Posted by: Blackadder at Nov 23, 2008 11:09:14 AM
My score on the test was 100%, I suppose that means I'm overqualified to be both an American citizen and elected official.
I wonder if the quality of the electorate correlates convincingly to the quality of elected officials (and campaigns). If we have 'irrational voters', then perhaps that explains 'irrational elected officials'.
Posted by: Paludicola at Nov 23, 2008 11:19:51 AM
32/33 here. I could have *sworn* Lincoln lifted "of the people..." from the Declaration of Independence.
Same question as others: why are random web testees scoring 77.6%?
Self-selection, I suppose...
Posted by: Steve Roth at Nov 23, 2008 11:38:32 AM
100% and I am Canadian.
Posted by: assman at Nov 23, 2008 12:04:12 PM
"All of the answers to 9 should be acceptable (what are federal powers under the constitution), and 'levy income taxes' is as explicitly permitted as making treaties."
I agree but I think they meant exclusive powers of the federal government.
Posted by: assman at Nov 23, 2008 12:07:21 PM
"I agree with the negative comments above. It doesn't bother me that a bunch of politicians (or average Americans for that matter) scored poorly on this test, because it really is more about "have you read the same books I have?" as opposed to "do you understand US history?"
It does bother me. The test is extremely elementary. The United States has a public education system so everybody should have as you put it "read the same books". That is one of the basic reasons for a public education system in the first place.

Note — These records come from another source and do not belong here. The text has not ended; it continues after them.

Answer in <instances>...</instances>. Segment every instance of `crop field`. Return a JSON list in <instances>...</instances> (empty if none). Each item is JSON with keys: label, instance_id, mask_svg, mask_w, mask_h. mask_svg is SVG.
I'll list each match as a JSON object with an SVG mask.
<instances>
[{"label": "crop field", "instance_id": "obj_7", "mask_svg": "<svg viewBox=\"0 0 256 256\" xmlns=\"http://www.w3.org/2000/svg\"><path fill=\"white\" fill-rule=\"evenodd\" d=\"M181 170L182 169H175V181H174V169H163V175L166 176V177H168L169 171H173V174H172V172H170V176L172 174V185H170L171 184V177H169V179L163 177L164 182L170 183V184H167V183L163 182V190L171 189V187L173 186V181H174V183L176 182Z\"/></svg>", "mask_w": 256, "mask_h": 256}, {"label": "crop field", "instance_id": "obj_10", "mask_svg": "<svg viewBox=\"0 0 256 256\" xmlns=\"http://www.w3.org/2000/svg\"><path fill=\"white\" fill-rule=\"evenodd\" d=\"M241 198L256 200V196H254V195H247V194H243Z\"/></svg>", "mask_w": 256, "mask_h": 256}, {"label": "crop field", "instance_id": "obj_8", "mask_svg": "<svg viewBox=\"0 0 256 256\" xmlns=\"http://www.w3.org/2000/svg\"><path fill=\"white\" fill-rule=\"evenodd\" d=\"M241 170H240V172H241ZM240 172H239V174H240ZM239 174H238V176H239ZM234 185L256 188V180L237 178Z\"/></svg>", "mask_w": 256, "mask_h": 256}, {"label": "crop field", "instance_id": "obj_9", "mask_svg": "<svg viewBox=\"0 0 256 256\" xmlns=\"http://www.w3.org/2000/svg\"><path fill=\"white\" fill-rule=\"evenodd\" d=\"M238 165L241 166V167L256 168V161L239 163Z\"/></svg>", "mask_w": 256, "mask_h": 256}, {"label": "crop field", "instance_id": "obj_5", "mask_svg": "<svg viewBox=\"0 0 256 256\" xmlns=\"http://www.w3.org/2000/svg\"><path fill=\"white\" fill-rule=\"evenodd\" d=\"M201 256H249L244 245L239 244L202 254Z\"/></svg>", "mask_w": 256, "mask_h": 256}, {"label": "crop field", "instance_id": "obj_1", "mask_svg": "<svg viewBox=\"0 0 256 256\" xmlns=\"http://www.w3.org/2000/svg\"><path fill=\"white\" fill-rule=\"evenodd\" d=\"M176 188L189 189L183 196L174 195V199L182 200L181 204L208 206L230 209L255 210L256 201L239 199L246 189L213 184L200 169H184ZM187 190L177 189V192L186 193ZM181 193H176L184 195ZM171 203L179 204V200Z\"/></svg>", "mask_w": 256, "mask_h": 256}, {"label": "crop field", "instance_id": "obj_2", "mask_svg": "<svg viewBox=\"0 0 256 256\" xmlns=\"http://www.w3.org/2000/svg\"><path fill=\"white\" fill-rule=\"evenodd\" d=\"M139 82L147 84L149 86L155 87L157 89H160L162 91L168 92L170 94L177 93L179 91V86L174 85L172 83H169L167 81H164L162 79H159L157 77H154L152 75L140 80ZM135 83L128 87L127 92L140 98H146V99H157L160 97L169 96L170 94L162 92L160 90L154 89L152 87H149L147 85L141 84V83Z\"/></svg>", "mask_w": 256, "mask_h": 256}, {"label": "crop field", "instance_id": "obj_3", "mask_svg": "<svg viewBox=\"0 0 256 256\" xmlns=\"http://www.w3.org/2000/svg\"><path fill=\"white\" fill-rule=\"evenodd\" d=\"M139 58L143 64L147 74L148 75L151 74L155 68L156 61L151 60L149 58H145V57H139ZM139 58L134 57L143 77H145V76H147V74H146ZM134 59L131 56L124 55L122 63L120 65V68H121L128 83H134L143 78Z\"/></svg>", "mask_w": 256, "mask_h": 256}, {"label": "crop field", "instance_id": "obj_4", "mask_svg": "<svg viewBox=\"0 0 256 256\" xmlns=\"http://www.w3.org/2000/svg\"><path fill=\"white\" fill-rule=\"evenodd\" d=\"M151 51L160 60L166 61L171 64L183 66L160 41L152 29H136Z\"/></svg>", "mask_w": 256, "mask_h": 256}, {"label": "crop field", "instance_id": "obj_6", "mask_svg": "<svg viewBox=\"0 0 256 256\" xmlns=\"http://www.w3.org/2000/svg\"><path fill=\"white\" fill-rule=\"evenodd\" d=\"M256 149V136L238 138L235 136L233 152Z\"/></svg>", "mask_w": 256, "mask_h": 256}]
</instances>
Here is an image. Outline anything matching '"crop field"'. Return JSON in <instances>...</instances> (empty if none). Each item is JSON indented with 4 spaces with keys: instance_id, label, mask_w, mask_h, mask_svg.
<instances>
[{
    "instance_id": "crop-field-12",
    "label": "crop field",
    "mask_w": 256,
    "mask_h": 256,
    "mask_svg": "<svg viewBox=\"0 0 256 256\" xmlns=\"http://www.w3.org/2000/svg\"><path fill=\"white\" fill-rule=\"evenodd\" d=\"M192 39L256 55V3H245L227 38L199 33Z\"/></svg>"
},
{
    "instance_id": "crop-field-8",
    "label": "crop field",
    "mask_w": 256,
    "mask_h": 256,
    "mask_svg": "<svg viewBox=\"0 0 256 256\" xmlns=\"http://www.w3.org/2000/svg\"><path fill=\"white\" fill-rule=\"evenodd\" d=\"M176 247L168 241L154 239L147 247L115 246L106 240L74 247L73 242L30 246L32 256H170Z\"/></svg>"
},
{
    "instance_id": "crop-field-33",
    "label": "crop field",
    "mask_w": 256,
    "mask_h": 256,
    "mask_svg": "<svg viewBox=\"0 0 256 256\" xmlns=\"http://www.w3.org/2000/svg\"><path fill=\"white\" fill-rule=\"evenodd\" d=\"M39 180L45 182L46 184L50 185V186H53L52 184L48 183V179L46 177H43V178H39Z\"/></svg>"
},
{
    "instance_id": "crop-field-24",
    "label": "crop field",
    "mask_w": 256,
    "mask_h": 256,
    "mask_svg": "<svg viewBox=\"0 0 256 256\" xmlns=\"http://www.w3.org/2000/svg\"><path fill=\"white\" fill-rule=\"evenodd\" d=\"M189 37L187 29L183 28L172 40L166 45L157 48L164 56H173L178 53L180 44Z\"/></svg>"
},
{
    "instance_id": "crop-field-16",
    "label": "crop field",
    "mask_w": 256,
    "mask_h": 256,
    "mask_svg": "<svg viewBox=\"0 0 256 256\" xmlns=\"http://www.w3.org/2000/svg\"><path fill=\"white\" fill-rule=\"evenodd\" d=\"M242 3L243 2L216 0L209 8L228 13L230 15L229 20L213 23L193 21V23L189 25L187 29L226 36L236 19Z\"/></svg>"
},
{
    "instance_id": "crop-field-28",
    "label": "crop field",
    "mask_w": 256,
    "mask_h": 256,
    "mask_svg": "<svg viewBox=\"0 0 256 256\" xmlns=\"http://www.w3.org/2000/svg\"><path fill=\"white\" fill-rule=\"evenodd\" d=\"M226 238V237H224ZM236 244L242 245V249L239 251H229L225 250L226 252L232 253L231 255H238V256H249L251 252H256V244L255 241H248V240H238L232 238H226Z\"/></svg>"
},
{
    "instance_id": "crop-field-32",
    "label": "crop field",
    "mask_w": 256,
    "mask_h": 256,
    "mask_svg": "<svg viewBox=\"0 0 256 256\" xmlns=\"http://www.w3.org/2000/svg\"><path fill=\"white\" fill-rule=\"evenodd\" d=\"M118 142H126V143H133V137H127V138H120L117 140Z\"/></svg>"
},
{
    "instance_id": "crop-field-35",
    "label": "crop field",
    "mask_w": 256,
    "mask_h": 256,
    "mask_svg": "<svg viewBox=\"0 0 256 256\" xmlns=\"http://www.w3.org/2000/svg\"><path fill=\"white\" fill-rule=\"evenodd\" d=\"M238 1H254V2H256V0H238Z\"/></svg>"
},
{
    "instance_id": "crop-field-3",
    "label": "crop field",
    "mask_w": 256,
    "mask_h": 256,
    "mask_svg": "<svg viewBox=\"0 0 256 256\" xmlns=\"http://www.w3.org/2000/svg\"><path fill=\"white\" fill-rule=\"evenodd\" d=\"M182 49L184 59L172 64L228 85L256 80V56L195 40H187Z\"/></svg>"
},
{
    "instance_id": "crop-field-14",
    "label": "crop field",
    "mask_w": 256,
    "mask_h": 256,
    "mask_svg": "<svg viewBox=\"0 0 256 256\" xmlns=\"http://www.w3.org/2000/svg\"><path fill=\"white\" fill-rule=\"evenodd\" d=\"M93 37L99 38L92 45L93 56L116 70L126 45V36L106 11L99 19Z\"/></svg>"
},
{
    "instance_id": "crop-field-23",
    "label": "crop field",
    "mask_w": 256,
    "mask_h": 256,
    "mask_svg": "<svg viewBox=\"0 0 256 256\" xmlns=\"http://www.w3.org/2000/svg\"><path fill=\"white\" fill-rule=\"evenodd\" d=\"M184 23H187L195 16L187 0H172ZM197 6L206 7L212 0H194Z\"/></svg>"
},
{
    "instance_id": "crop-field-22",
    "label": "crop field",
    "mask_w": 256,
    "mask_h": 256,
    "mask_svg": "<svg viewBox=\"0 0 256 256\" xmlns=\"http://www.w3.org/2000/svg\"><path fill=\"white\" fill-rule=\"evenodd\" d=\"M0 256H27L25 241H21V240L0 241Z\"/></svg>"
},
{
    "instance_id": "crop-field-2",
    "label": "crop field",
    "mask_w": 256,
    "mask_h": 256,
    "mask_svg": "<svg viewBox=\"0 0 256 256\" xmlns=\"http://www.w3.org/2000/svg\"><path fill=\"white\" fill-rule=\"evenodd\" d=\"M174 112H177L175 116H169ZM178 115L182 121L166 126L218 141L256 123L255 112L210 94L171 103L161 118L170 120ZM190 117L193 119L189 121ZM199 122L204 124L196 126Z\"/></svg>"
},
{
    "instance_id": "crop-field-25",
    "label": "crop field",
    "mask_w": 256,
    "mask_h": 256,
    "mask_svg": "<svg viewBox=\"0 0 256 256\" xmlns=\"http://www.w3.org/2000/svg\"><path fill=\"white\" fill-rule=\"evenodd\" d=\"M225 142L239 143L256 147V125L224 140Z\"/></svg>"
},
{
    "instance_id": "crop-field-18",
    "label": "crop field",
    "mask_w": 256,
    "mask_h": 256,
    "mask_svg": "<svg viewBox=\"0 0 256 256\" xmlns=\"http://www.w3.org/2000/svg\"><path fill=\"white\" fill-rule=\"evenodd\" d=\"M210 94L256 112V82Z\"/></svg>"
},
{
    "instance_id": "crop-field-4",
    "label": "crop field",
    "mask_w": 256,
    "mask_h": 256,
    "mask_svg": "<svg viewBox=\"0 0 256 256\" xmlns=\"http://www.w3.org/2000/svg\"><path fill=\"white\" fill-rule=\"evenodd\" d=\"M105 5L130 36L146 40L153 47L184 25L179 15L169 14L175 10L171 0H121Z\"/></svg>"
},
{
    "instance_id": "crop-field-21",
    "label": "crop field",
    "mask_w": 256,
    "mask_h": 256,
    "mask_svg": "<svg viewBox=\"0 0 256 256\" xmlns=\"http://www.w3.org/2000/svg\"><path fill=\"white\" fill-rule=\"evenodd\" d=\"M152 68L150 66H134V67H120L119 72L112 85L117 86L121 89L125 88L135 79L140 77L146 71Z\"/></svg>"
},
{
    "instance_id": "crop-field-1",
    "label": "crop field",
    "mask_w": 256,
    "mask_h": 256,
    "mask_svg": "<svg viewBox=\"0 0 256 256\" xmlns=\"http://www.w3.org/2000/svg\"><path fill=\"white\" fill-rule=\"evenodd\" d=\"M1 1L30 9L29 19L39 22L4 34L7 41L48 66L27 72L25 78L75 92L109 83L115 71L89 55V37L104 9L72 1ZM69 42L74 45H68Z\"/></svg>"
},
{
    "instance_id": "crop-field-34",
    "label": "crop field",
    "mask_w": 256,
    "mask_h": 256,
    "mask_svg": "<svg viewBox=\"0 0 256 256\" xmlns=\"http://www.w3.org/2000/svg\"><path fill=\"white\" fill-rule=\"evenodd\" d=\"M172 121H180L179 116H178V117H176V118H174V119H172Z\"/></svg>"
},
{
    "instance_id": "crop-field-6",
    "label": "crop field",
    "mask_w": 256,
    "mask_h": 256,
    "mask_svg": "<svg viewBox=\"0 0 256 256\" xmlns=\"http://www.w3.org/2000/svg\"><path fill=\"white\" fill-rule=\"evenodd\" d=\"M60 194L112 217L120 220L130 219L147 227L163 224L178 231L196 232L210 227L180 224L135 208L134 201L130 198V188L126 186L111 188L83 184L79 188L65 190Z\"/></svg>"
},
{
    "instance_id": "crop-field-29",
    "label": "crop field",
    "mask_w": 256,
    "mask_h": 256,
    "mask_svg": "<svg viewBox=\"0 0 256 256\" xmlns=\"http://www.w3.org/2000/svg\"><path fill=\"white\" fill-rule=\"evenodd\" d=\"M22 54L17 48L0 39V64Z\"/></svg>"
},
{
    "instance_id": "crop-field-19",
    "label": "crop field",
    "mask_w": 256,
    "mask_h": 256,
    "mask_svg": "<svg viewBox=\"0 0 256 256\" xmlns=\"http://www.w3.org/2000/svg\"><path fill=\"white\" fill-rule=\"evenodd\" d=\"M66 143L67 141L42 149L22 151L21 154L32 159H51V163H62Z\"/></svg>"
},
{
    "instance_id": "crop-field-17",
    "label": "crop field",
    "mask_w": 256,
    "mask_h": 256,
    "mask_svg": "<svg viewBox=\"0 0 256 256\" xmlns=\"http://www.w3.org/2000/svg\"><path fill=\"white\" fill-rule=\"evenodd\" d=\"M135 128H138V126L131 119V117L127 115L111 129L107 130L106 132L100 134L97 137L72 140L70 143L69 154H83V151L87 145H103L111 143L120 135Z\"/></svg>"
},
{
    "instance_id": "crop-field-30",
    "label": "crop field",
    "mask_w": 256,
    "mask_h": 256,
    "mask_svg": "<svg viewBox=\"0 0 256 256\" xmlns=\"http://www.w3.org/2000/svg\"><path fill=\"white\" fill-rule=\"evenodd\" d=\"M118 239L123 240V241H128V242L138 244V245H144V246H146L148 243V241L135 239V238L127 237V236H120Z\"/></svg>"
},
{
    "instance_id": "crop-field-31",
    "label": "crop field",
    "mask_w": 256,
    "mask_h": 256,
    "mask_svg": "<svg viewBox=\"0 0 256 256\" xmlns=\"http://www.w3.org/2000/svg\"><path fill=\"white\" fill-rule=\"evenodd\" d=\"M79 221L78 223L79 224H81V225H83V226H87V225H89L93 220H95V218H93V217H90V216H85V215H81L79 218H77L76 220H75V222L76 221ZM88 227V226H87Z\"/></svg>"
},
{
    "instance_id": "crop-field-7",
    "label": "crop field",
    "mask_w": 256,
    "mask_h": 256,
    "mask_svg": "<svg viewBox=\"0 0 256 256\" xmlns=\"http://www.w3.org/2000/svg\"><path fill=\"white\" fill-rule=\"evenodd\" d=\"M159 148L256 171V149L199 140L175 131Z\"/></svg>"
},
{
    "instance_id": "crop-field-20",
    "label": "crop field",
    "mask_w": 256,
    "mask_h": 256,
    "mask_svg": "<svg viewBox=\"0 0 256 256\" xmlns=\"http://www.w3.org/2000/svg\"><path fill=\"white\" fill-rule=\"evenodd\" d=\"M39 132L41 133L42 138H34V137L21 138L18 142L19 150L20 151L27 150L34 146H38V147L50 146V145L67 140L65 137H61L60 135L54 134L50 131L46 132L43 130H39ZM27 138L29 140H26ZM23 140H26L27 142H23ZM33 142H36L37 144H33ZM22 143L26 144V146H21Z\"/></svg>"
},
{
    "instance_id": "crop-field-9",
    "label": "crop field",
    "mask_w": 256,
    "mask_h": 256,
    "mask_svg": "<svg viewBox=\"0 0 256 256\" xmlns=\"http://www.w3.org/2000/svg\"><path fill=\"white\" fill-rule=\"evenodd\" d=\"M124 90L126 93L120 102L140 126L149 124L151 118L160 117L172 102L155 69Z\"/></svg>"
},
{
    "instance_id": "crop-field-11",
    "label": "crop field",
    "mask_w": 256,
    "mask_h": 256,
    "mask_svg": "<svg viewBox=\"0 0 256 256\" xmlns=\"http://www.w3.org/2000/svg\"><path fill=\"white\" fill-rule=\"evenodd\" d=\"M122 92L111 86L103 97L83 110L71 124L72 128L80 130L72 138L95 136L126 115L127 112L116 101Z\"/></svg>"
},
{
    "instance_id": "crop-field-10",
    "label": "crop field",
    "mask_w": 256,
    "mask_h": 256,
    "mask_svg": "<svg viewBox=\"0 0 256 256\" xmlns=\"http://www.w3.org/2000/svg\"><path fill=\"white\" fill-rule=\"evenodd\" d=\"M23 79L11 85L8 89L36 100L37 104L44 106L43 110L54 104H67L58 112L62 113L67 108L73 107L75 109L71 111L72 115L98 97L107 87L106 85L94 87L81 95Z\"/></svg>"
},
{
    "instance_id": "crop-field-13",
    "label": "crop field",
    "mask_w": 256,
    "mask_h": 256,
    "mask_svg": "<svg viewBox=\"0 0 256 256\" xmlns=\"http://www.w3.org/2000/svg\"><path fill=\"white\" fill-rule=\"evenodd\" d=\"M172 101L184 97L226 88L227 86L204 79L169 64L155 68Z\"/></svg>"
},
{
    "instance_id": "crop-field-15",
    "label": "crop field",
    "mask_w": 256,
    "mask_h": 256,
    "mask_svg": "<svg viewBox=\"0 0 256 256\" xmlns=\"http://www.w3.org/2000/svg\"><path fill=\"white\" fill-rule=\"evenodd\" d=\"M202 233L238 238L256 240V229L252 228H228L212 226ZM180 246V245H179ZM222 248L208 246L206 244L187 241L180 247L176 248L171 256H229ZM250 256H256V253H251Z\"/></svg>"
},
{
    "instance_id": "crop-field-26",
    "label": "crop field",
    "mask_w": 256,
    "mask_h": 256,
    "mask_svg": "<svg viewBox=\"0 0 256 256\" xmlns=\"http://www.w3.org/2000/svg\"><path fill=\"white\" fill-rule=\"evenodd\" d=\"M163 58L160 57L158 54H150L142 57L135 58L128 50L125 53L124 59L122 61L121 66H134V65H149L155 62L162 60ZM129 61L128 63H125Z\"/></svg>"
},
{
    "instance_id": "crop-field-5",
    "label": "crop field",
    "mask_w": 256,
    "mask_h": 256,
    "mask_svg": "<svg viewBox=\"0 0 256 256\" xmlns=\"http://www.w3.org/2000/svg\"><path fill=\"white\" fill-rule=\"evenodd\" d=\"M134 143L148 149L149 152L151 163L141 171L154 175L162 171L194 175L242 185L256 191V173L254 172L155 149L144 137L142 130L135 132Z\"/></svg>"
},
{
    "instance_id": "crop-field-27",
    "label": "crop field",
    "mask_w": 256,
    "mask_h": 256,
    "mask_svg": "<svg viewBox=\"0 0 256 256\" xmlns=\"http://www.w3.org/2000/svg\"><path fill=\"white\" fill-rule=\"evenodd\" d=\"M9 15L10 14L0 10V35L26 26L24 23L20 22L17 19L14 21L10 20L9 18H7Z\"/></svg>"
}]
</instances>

Plus I don't like the focus on sophistication in our society. People keep talking about derivatives, CDSs, CDOs, inflation, normal distributions blah blah blah. But they don't have even a very elementary understanding of discounted cash flow or basic corporate finance (e.g. difference between stock and bond). Its very scary. The same holds true in many areas. There is a faux sophistication. There is nothing wrong with basic ideas and understanding. You can often go very very far with this. Look at Warren Buffet or Paul Krugman. Our society is way too sophisticated.